TEXT SHOWN =

• • • • • • •

AWS Cloudfront signed urls Question: I'm wondering about the pros and cons of controlling Cloudfront content access on a user-by-user basis using a publicly viewable key vs. their IP address. I'm defining a public key as an arbitrary access token (e.g., a public key or ID that I've assigned to each user) as a query parameter (part 3 in the picture below, taken from the docs. The user IP address can readily be obtained server-side (with PHP using $_SERVER['REMOTE_ADDR']) and is a value encoded in the "Policy=", i.e, part 4 in the picture.

Cloudfront Signed Url example

Because people increasingly have many computers and belong to many networks, IP address-based access would seem a suboptimal approach and mean that each user would need to have multiple policies and I'd have to keep track of each of these policies.

On the other hand, the query string public key-based access could be thwarted by simple cut and paste or brute force if the string is harder to know.

There must be reasons AWS recommends the IP-based approach and doesn't recommend the public key approach, but I'm having trouble understand what the point of the query parameter would be then if for not some kind of access token purpose. Thoughts?

Background for newcomers: Cloudfront signed urls allow restricting access to the content on a server (called an "origin server" in the docs) such as your S3 bucket. These signed urls can be customized (called a "custom policy", the Policy="eyANC.." part of the url above) to include the user IP address such that if you aren't using that IP address you can't have access to the content.

• • • • • • •

RECORDED DATA =

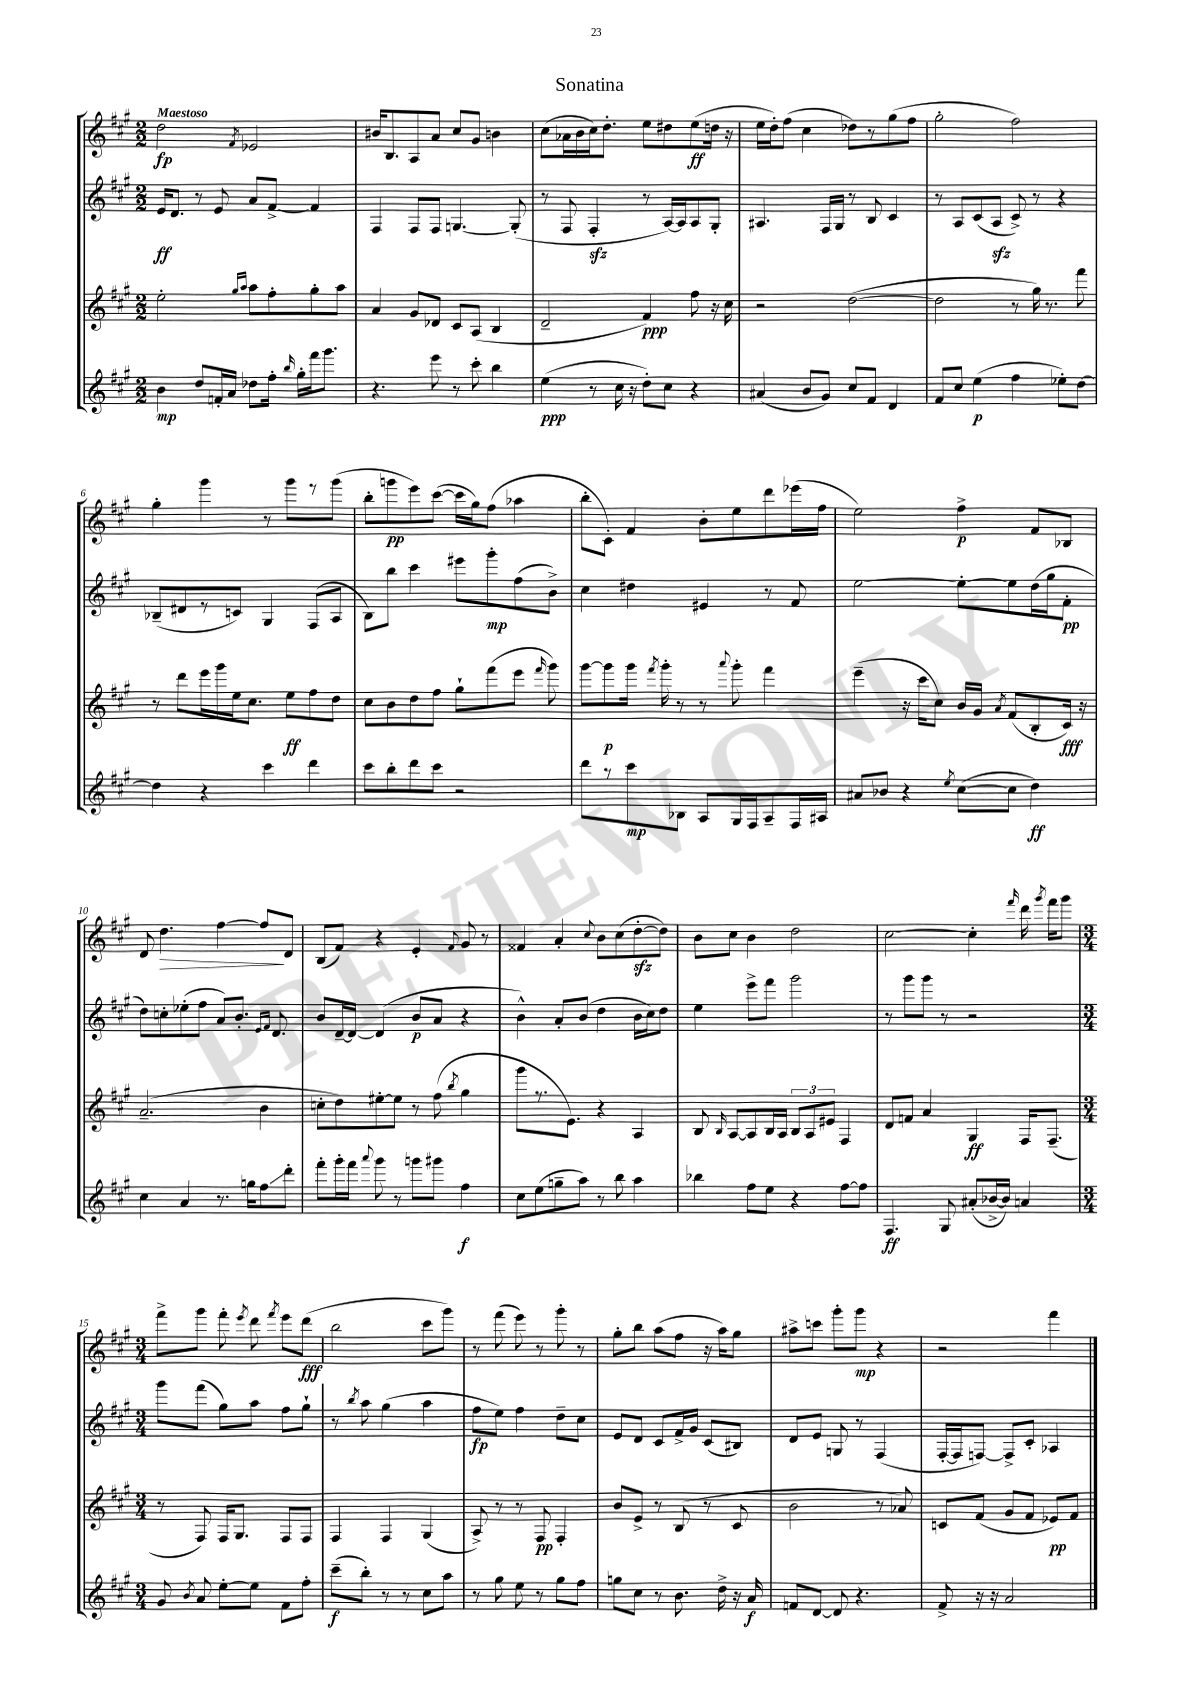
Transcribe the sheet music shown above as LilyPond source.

\header { title = "Sonatina" }
<<
\new StaffGroup <<
\new Staff = "s0" {
    \clef treble \key a \major \numericTimeSignature \time 2/2 \tempo "Maestoso"
    \autoBeamOff d''2\fp \acciaccatura { fis'8 } ees'2 |
    bis'16[ b8. a8 a'8] cis''8[ gis'8] b'4 |
    cis''8[( aes'16 b'16 cis''16) d''8.]-. e''8[ dis''8 e''8\ff( d''16] r16 |
    e''16[ d''16-.) fis''8]( cis''4 des''8[) r8 gis''8( fis''8] |
    gis''2-. fis''2) |
    gis''4-. gis'''4 r8 gis'''8[ r8 gis'''8]( |
    b''8[-. g'''8\pp e'''8) cis'''8]~( cis'''16[ gis''16) fis''8]( aes''4 |
    b''8[-. cis'8]-.) fis'4 b'8[-. e''8 d'''8 ees'''16( fis''16] |
    e''2) fis''4->\p fis'8[ bes8] |
    d'8 d''4.\> fis''4~ fis''8[\! d'8] |
    b8[( fis'8]) r4 e'4-. \appoggiatura { fis'8 } gis'8 r8 |
    fisis'4 a'4-. \appoggiatura { cis''8 } b'8[ cis''8( d''8~-.\sfz d''8]) |
    b'8[ cis''8] b'4 d''2 |
    cis''2~ cis''4-. \grace { fis'''16 } d'''16 \acciaccatura { gis'''8 } fis'''16[ gis'''8] |
    \numericTimeSignature \time 3/4 fis'''8[-> gis'''8] fis'''8-. \acciaccatura { e'''8 } d'''8 \acciaccatura { fis'''8 } e'''8[ d'''8]\fff( |
    b''2 cis'''8[ gis'''8]) |
    r8 fis'''8( e'''8) r8 gis'''8-. r8 |
    gis''8[-. b''8] a''8[( fis''8] r16 a''16[) gis''8] |
    ais''8[-> c'''8] gis'''8[-. gis'''8]\mp r4 |
    r2 fis'''4 \bar "|." |
}
\new Staff = "s1" {
    \clef treble \key a \major \numericTimeSignature \time 2/2
    \autoBeamOff e'16[\ff d'8.] r8 e'8 a'8[ fis'8]~-> fis'4 |
    fis4 fis8[ fis8] g4.~ g8-.( |
    r8 fis8 fis4-.\sfz r8 a16[~) a16 a8 gis8]-. |
    ais4. fis16[ gis16] r8 b8 cis'4 |
    r8 a8[ cis'8( a8]\sfz cis'8->) r8 r4 |
    bes8[--( dis'8 r8 c'8]) gis4 fis8[( a8] |
    b8[) b''8] cis'''4 eis'''8[ gis'''8-.\mp fis''8( b'8]->) |
    cis''4 dis''4 eis'4 r8 fis'8 |
    e''2~ e''8[~-. e''8 d''16( gis''16 fis'8]-.\pp |
    d''8[) c''8-. ees''8-.( fis''8] a'8[) b'8.]-. \grace { e'16[ fis'16] } d'8. |
    b'8[ d'16~-- d'16]~ d'4( b'8[\p a'8] r4 |
    b'4-^) a'8[-. b'8]( d''4 b'16[ cis''16) d''8] |
    e''4 e'''8[-> fis'''8] gis'''2 |
    r8 gis'''8[ gis'''8] r8 r2 |
    \numericTimeSignature \time 3/4 gis'''8[ fis'''8]( gis''8[) a''8] fis''8[ gis''8]-! |
    r8 \acciaccatura { b''8 } a''8 gis''4( a''4 |
    fis''8[\fp e''8]) fis''4 d''8[-- cis''8] |
    e'8[ d'8] cis'8[ fis'16-> gis'16] cis'8[( bis8]) |
    d'8[ e'8] g8 r8 fis4( |
    fis16[~-. fis16 f8]~) f8[-> cis'8]-. aes4 \bar "|." |
}
\new Staff = "s2" {
    \clef treble \key a \major \numericTimeSignature \time 2/2
    \autoBeamOff e''2-. \grace { gis''16[ a''16] } a''8[ fis''8-. gis''8-. a''8] |
    a'4 gis'8[ des'8] cis'8[ a8]( b4 |
    d'2-- fis'4\ppp) fis''8 r16 cis''16 |
    r2 d''2~( |
    d''2 r8 gis''16) r8. fis'''8 |
    r8 d'''8[ e'''16 gis'''16 e''16 cis''8.] e''8[\ff fis''8 d''8] |
    cis''8[ b'8 d''8 fis''8] gis''8[-! fis'''8( e'''8] \grace { fis'''16 } gis'''8) |
    gis'''8[~ gis'''8\p gis'''16] \acciaccatura { fis'''8 } gis'''16-. r8 r8 \appoggiatura { a'''8 } gis'''8-. fis'''4 |
    e'''4--( r16 cis'''16[ cis''8]) b'16[ gis'16] \acciaccatura { a'8 } fis'8[( b8-. cis'16]\fff) r16 |
    a'2.--( b'4 |
    c''8[-. d''8) eis''8~-. eis''8] r8 fis''8( \acciaccatura { b''8 } gis''4 |
    gis'''8[ r8. e'8.]) r4 a4 |
    b8 \grace { b16 } a8[~ a8 b16 a16] \tuplet 3/2 { b8[ a8 eis'8] } fis4 |
    d'8[ f'8] a'4 gis4\ff fis16[ fis8.]--( |
    \numericTimeSignature \time 3/4 r8 fis8) fis16[ gis8.] fis8[ fis8] |
    fis4 fis4 gis4( |
    a8->) r8 r8 fis8\pp fis4-. |
    b'8[ e'8]-> r8 b8( r8 cis'8 |
    b'2 r8 aes'8) |
    c'8[ fis'8]( gis'8[ fis'8] ees'8[\pp) fis'8] \bar "|." |
}
\new Staff = "s3" {
    \clef treble \key a \major \numericTimeSignature \time 2/2
    \autoBeamOff b'4\mp d''8[ f'16-. a'16] des''8[ fis''16]-. \grace { b''16 } gis''16[-. fis'''16 gis'''8.] |
    r4. e'''8 r8 cis'''8-. b''4 |
    e''4\ppp( r8 cis''16 r16 d''8[-.) cis''8] r4 |
    ais'4( b'8[ gis'8]) cis''8[ fis'8] d'4 |
    fis'8[ cis''8] e''4\p( fis''4 ees''8[-.) d''8]~ |
    d''4 r4 cis'''4 d'''4 |
    cis'''8[ b''8-. d'''8 cis'''8] r2 |
    d'''8[ r8 cis'''8\mp bes8] a8[ gis16 fis16 a8-- fis16 ais16] |
    ais'8[ bes'8] r4 \acciaccatura { e''8 } cis''8[~( cis''8] d''4\ff) |
    cis''4 a'4 r8. g''16[ fis''8\glissando d'''8]-. |
    fis'''8[-. gis'''16-. fis'''16] \appoggiatura { a'''8 } gis'''8 r8 g'''8[ gis'''8] fis''4\f |
    cis''8[ e''8( g''8-- a''8]) r8 b''8 a''4 |
    bes''4 fis''8[ e''8] r4 fis''8[~ fis''8] |
    fis4.\ff gis8 ais'8[-.( bes'16~-> bes'16]) a'4 |
    \numericTimeSignature \time 3/4 gis'8 \acciaccatura { b'8 } a'8 e''8[~-. e''8] fis'8[ fis''8]-. |
    cis'''8[--\f( b''8]-.) r8 r8 cis''8[ a''8] |
    r8 gis''8 e''8 r8 gis''8[ fis''8] |
    g''8[ cis''8] r8 b'8. d''16-> r16 a'16\f |
    f'8[ d'8]~ d'8 r4. |
    fis'8-> r16 r16 a'2 \bar "|." |
}
>>
>>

• • • • • • •

WRITTEN REQUEST 1 = In the Cloudfront text, begin at the words "On the other" and stop after "to the content.". Write that passage out again with "signed urls" swapped for "signed URLs".
WRITTEN REQUEST 2 = According to the Cloudfront text, what do the docs call the server whose content signed urls restrict access to?
WRITTEN REQUEST 3 = Write the next part of the Cloudfront text, picking up after its last sentence.

EXERCISE RESPONSE 1 =
On the other hand, the query string public key-based access could be thwarted by simple cut and paste or brute force if the string is harder to know.

There must be reasons AWS recommends the IP-based approach and doesn't recommend the public key approach, but I'm having trouble understand what the point of the query parameter would be then if for not some kind of access token purpose. Thoughts?

Background for newcomers: Cloudfront signed URLs allow restricting access to the content on a server (called an "origin server" in the docs) such as your S3 bucket. These signed URLs can be customized (called a "custom policy", the Policy="eyANC.." part of the url above) to include the user IP address such that if you aren't using that IP address you can't have access to the content.

EXERCISE RESPONSE 2 = An "origin server."

EXERCISE RESPONSE 3 =
Solution

  • In my understanding, following could be the reasons to chose IP address as part of the policy.

    1. From ip address, it is almost guaranteed that the user who received signed url is the same user making the signed url request. (I said almost guaranteed, considering the fact that the server code inserting the ip-address should be aware of the proxy x-forwarded-for header. Also remote ip address is same for everyone in the same home/office served by the same provider)

    2. Usually, in a real world case, the expiry time of a signed url is short. (Means, your ip address will not be changing before your signature expiry.

    3. Using ip-address, also has a benefit where you can use filters to block from known proxy users, geo locations and and security risky providers. (generally known as ip whitelisting/blacklisting )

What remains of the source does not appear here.